APTB officials describe “The Land of Music” as a program that will help children pre-K through fifth grade “process the changes brought on by COVID-19 and learn how music can help you be brave, reduce anxiety and fear, and bring people together.”
The nonprofit recently received a $10,000 Art Works award from the National Endowment for the Arts to support the production of the show, which will consist of six 10- to 14-minute episodes.
In the premiere episode, music therapist-in-training Jonathan Jacobsen portrays J.J., a young man who encounters the whimsical cartoon character Maestro Sound, voiced by APTB co-founder Tom Sweitzer.
Maestro Sound then transports J.J. to The Land of Music, an animated fantasy land with an eccentric population of musical characters who have recently emerged from a music-less blackout at the hands of the nefarious Maestro Silence.
When Maestro Silence threatens to return, Maestro Sound and the citizens of The Land of Music enlist J.J. to help harness the power of music to combat feelings of fear and isolation.
The story acts as a kid-friendly allegory for the emotional effects of the COVID-19 health crisis, which Jacobsen’s character acknowledges at the beginning of the program as a reason he’s afraid to leave the house.
A small team of artists is responsible for the show’s visual presentation, which includes hand-painted backgrounds by Leesburg artist Penny Hauffe.
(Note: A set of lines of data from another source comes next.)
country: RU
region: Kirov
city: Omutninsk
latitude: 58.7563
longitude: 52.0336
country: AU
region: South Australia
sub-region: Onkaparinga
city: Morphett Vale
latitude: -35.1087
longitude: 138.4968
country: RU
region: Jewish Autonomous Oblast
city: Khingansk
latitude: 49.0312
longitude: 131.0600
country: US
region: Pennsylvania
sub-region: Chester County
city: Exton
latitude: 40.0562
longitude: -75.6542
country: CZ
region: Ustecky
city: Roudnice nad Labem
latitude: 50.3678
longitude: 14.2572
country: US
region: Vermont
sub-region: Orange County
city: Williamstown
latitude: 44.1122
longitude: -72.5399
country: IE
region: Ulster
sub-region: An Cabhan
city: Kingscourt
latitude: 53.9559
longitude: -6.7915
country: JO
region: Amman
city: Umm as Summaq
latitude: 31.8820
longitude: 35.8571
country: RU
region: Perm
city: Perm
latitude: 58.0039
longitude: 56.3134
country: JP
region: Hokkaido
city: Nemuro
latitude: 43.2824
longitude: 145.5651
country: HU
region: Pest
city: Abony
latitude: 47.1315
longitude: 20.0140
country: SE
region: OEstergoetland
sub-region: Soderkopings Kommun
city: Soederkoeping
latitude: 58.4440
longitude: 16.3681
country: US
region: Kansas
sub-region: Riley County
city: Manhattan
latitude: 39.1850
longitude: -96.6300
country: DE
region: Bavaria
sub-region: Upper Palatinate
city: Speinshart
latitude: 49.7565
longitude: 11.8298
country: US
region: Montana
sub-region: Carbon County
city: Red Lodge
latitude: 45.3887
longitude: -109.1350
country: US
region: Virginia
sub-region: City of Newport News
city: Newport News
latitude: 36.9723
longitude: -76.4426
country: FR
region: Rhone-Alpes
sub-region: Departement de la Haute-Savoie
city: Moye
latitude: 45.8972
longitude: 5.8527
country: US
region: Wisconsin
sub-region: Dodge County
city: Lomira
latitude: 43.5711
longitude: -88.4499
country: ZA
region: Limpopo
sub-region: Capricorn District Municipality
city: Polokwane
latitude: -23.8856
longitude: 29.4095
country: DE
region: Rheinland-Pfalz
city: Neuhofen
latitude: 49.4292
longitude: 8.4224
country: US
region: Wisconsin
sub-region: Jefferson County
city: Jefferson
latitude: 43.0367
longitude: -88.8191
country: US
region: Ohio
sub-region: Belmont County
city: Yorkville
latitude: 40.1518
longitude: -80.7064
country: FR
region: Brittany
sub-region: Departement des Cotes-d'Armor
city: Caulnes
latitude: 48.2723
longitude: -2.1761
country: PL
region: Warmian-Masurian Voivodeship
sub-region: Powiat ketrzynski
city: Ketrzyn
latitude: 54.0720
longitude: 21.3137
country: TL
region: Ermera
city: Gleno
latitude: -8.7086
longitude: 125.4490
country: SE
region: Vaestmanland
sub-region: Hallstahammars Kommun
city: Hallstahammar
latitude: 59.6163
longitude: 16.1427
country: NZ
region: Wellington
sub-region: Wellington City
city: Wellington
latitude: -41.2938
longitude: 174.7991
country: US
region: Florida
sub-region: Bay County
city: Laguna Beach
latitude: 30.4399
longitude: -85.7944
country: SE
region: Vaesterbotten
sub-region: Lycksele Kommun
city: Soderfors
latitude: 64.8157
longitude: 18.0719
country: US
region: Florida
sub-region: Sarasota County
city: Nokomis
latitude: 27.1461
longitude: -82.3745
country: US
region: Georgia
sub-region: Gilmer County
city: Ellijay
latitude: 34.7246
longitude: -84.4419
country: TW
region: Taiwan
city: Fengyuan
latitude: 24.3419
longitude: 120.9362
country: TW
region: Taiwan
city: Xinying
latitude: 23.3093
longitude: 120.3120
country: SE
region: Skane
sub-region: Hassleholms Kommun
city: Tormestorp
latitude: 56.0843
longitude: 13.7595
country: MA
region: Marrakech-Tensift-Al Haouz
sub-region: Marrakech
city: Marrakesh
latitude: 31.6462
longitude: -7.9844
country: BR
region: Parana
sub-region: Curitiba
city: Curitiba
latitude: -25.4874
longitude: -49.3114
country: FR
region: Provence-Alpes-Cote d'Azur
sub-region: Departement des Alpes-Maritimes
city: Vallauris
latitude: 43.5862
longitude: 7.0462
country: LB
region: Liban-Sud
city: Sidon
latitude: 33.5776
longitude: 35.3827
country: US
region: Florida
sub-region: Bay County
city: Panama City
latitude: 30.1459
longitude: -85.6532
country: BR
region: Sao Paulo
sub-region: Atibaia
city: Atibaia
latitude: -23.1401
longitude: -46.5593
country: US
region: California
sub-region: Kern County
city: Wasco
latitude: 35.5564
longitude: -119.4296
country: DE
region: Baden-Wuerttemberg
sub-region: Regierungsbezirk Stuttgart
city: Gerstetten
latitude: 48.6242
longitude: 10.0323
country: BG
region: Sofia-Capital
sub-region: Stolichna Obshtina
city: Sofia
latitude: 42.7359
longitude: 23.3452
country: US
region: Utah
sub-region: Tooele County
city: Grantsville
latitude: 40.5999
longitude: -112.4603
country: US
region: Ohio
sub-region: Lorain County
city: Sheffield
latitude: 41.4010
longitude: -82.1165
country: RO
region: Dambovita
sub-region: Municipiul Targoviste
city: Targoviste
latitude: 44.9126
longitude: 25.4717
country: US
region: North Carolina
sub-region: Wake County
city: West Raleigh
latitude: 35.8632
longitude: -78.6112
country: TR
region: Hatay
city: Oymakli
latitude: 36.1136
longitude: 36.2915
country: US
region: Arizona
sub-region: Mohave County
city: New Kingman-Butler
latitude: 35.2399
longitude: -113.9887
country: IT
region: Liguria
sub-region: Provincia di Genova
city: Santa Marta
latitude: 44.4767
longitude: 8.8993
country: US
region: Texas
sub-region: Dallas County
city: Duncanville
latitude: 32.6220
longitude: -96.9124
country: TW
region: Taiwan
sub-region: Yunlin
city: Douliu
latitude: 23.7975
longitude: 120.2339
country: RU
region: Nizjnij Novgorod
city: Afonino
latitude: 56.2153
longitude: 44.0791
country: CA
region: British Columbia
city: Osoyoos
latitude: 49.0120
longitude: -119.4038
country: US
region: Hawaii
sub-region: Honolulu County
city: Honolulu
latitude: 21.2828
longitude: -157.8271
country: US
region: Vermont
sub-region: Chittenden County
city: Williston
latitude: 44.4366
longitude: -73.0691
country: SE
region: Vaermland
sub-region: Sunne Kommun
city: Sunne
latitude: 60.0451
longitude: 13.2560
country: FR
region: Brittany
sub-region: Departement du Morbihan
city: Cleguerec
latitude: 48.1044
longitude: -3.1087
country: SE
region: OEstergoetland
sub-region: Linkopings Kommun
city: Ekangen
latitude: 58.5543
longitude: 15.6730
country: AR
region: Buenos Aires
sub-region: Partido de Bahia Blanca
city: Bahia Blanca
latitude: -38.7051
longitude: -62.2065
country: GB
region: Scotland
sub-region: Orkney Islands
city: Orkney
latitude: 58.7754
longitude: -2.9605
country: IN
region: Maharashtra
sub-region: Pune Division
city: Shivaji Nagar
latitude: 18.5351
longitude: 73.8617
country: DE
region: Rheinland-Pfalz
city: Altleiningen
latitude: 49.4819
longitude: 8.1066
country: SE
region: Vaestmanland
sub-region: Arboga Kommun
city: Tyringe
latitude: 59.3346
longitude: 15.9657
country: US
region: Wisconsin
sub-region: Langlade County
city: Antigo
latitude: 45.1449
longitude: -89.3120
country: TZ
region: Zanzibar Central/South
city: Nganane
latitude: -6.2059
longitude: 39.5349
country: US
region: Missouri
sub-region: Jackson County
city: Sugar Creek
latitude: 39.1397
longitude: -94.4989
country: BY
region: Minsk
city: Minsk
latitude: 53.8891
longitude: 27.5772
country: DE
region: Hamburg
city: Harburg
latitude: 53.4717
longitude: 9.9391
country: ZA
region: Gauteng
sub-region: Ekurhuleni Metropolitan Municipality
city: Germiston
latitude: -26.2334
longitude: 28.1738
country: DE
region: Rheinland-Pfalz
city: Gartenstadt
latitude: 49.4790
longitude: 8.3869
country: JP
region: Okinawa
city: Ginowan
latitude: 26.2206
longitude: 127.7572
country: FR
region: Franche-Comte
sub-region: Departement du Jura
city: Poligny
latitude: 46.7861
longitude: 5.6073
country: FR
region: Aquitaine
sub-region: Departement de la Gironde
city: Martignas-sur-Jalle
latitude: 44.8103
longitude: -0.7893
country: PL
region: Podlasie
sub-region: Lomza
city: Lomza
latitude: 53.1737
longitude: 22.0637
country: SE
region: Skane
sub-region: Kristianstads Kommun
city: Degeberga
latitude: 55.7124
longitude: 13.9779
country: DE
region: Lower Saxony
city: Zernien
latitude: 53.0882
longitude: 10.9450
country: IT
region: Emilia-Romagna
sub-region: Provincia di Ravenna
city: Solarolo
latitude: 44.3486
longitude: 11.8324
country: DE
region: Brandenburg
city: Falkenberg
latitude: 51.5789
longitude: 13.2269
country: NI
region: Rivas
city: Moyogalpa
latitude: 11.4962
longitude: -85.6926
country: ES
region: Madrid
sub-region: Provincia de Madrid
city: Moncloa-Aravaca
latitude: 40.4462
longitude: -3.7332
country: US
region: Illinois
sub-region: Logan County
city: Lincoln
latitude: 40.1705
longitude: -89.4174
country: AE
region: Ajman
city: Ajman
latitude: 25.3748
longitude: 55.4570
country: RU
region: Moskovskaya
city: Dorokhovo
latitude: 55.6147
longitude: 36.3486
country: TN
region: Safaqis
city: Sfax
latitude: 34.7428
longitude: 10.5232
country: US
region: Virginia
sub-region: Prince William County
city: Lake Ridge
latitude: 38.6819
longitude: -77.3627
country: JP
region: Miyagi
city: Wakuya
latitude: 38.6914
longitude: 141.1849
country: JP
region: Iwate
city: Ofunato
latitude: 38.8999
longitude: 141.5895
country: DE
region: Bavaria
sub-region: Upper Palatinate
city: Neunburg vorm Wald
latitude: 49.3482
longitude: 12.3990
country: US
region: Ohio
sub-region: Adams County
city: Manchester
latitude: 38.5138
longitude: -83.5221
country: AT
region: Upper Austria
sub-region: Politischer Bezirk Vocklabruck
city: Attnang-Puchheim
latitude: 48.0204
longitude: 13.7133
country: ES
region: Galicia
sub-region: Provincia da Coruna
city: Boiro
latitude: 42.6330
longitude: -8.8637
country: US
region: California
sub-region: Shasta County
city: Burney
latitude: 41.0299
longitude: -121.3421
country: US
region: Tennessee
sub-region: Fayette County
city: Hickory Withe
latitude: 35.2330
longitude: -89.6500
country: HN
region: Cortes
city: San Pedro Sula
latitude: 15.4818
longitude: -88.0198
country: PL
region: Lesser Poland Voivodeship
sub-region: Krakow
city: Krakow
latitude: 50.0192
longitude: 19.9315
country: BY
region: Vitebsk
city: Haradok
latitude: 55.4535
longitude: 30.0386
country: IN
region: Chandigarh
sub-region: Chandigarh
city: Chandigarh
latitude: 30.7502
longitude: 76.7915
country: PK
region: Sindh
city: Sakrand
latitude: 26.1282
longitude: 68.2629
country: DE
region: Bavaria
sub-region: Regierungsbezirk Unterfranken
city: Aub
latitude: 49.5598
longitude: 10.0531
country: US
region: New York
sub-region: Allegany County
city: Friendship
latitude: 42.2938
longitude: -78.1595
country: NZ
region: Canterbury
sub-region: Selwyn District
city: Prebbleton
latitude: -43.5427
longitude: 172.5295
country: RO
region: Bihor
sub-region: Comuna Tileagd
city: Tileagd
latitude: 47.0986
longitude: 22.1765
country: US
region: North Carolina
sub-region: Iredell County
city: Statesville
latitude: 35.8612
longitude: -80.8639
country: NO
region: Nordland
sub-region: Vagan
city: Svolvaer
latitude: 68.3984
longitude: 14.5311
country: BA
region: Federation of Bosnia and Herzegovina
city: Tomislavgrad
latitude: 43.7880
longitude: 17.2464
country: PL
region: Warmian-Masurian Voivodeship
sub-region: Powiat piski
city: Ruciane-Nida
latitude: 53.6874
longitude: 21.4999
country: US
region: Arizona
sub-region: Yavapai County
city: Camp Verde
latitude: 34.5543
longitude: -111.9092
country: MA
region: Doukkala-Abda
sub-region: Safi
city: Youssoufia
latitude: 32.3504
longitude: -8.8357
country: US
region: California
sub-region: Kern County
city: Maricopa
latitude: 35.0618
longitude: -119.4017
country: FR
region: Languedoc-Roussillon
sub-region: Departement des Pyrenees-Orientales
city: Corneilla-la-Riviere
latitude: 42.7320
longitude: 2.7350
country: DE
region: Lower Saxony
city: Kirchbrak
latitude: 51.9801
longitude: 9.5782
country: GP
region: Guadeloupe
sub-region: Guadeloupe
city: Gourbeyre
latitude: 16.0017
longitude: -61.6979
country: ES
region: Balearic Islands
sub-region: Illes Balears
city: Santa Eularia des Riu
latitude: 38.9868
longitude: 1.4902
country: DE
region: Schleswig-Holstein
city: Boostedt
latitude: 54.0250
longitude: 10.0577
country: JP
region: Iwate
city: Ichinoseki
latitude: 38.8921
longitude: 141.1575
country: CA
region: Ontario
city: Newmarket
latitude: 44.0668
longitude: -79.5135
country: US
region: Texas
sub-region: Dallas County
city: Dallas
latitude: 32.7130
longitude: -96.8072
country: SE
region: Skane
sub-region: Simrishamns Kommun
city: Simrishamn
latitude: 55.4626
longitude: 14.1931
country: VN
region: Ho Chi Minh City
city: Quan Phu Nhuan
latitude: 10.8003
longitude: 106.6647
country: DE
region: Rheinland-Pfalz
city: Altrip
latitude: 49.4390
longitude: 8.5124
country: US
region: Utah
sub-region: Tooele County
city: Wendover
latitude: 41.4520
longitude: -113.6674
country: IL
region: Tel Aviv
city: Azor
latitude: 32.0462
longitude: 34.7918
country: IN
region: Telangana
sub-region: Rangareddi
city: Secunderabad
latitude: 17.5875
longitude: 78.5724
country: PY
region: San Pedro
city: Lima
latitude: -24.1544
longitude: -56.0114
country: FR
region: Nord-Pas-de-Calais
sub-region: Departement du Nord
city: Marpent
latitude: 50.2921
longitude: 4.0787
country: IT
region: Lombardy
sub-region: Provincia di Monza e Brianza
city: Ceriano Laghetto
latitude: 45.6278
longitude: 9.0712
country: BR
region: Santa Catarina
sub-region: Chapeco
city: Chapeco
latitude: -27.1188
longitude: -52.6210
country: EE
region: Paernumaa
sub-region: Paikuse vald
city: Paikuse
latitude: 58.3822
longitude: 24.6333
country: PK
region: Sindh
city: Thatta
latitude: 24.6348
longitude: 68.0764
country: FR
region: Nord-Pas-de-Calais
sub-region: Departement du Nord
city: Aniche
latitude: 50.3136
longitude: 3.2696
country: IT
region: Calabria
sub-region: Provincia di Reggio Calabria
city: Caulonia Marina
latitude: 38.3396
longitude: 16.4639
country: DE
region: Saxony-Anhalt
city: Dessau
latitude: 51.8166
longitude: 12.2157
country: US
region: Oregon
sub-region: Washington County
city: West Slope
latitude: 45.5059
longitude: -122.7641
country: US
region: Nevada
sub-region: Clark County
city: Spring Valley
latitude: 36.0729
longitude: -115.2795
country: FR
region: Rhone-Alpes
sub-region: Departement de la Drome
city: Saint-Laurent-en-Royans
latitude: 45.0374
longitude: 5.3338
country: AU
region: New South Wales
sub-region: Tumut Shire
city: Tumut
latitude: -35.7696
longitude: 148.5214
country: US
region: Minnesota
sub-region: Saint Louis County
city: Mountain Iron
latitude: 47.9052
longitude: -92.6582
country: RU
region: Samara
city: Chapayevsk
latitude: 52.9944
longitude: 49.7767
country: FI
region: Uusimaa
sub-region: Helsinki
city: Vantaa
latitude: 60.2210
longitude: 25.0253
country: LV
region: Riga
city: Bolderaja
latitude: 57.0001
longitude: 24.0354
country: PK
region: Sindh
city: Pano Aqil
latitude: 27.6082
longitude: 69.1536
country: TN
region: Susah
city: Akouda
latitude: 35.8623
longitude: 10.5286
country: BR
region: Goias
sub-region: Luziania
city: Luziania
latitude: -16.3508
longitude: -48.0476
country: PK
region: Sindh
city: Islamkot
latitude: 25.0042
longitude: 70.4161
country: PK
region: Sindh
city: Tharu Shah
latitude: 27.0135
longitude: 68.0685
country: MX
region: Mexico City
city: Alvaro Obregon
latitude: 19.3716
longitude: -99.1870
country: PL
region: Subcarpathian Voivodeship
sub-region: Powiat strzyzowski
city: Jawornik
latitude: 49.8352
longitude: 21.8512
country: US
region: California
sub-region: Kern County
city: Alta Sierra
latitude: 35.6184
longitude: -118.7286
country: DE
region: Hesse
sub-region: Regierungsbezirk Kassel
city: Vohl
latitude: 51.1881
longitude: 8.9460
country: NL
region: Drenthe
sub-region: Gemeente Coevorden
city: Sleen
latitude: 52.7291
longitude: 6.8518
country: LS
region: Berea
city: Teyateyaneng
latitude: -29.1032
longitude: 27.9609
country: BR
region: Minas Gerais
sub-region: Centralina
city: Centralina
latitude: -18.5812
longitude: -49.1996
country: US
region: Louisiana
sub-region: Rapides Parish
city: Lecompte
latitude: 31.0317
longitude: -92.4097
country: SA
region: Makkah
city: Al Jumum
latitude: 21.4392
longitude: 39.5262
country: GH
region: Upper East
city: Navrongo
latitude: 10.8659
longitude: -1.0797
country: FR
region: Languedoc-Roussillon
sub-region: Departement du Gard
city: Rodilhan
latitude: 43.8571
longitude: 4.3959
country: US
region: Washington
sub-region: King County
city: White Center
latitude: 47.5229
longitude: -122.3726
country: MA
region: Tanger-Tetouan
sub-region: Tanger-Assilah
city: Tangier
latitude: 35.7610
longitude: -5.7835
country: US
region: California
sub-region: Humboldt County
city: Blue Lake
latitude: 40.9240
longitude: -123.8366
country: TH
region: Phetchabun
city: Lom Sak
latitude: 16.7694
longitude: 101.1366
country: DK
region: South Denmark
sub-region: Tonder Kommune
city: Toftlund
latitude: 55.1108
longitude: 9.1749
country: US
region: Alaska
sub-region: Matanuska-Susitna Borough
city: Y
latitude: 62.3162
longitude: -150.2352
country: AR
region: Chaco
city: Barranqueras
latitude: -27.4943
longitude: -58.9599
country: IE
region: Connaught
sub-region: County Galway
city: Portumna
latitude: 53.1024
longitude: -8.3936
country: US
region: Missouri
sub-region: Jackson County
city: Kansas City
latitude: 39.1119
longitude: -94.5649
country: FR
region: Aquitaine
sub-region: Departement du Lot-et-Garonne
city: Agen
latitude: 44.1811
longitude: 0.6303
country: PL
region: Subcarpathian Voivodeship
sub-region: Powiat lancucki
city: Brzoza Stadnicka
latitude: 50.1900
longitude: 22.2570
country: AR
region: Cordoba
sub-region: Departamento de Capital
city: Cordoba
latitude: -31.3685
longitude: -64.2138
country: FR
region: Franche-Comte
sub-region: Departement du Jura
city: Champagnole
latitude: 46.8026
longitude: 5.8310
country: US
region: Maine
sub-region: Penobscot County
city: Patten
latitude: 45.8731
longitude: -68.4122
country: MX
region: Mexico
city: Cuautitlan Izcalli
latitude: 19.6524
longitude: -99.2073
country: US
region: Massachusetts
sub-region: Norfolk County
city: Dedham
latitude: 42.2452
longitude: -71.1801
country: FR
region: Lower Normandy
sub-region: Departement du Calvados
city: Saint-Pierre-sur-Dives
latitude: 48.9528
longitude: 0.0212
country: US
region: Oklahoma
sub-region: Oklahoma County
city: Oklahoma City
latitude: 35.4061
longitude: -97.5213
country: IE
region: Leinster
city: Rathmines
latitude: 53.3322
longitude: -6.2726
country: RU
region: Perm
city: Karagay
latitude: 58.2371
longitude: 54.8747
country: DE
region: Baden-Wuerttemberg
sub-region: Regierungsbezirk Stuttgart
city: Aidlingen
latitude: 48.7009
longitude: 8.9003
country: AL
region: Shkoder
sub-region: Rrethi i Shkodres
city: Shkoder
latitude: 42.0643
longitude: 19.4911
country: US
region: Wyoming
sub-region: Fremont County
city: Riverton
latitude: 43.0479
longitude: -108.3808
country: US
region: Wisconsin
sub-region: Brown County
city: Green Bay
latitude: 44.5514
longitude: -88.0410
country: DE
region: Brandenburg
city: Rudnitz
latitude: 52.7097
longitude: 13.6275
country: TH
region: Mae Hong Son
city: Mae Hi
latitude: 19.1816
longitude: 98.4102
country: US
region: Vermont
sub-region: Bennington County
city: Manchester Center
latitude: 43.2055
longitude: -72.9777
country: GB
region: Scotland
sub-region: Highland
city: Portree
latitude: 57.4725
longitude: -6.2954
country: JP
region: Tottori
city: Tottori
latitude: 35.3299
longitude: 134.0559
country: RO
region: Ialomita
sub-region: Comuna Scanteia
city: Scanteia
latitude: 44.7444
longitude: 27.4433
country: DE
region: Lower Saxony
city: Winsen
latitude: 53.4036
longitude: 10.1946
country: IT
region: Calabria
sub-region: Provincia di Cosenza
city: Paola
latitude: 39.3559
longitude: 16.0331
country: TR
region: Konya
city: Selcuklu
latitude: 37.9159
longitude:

Per Sweitzer, the organization plans to collaborate with surrounding school districts by providing resources to pair with the program, including discussion questions for each episode and the opportunity for classrooms to enjoy private Zoom interviews with the creators, artists and cast.
“We needed to pivot at A Place To Be during COVID and we wanted to create media that would educate, inspire and be hopeful,” Sweitzer said in a prepared statement. “Now, as a COVID survivor myself, it is even more clear we must address these issues without fear to our youngest of children.”
Famed opera singer Renée Fleming has also endorsed the new program, lauding it as “a way to creatively illuminate the challenges we face.”
“I think it’s crucial for children to have a better understanding of why things are different, to be safe but not afraid,” Fleming, a high-profile supporter of A Place To Be, said in a prepared statement. “Music plays a vital role in the healing process.”